The Koreans are concerned about the pollution that has turned the Yellow Sea into a “brownish-red sea.” The poisoning of the waters has been exacerbated by the overexploitation of marine resources by China and both Koreas. They also must deal with air pollutants and massive storms of yellow dust that blow east from China. On the worst days, visibility can be cut to almost zero and residents are forced to don masks to breathe. Schools and factories may shut down. Thus a clear impact on human health and national productivity exist, but are these security threats?

Identifying “threats” is considerably easier than responding to them. What can the Koreas realistically do to minimize the yellow dust and acid rain that they face with increasing regularity? What does a government do when a “threat” is the byproduct of its other policies? China faces acute dilemmas when deciding how to allocate water.

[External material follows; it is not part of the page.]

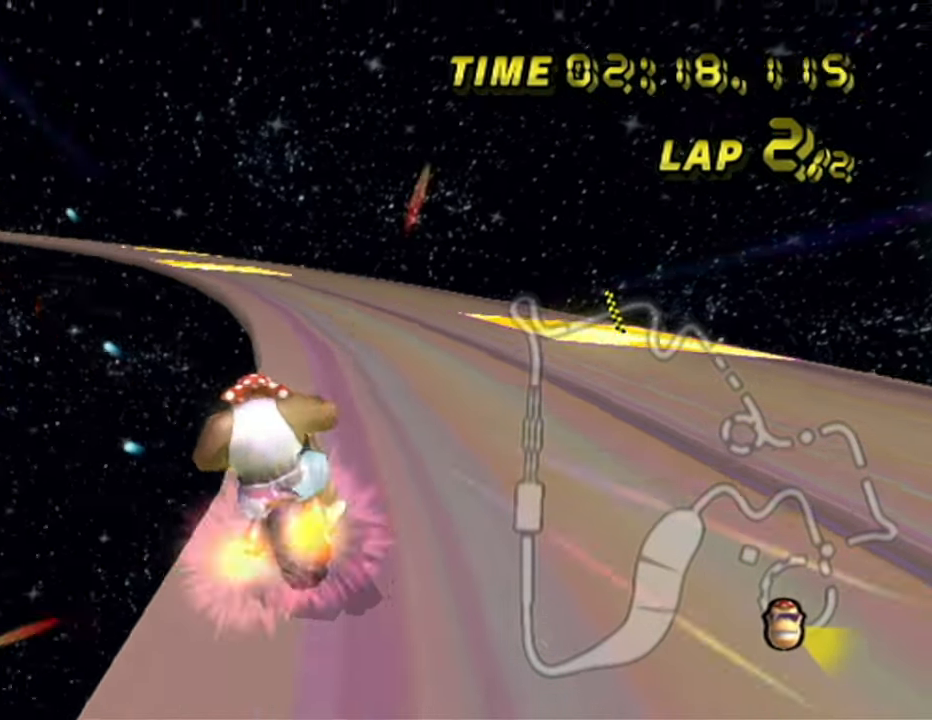
{"buttons": ["A"], "left_stick": "center", "events": [[100, "left_stick", "center"]]}
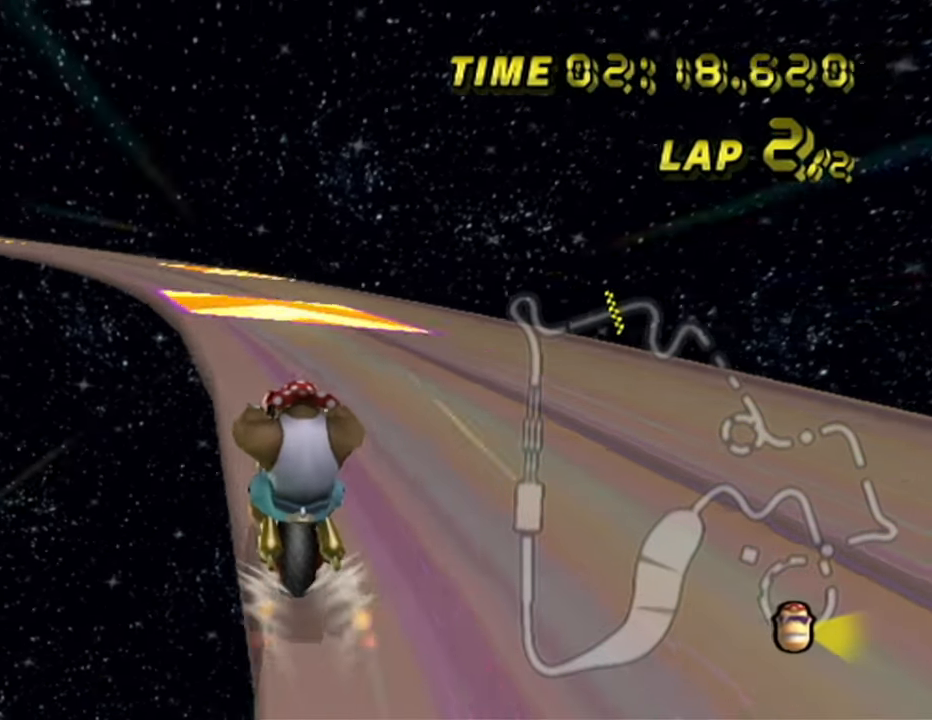
{"buttons": ["A", "R1"], "left_stick": "left", "events": [[33, "R1", "down"], [67, "left_stick", "up-left"], [300, "left_stick", "center"], [450, "left_stick", "left"]]}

Agriculture uses 80 percent of the country’s water, so programs that divert water to boost employment and development clash with the government’s attempts to create food security.

In some cases, “extended security” can help national security planners better prepare for contingencies. A better understanding of the factors that contribute to conflict will allow diplomats to prevent situations from boiling over. As one speaker at the APCSS conference noted, a wider lens can help avoid the trap created by “too much clarity” — an apt warning as the world tries to deal with the phenomenon of terrorism.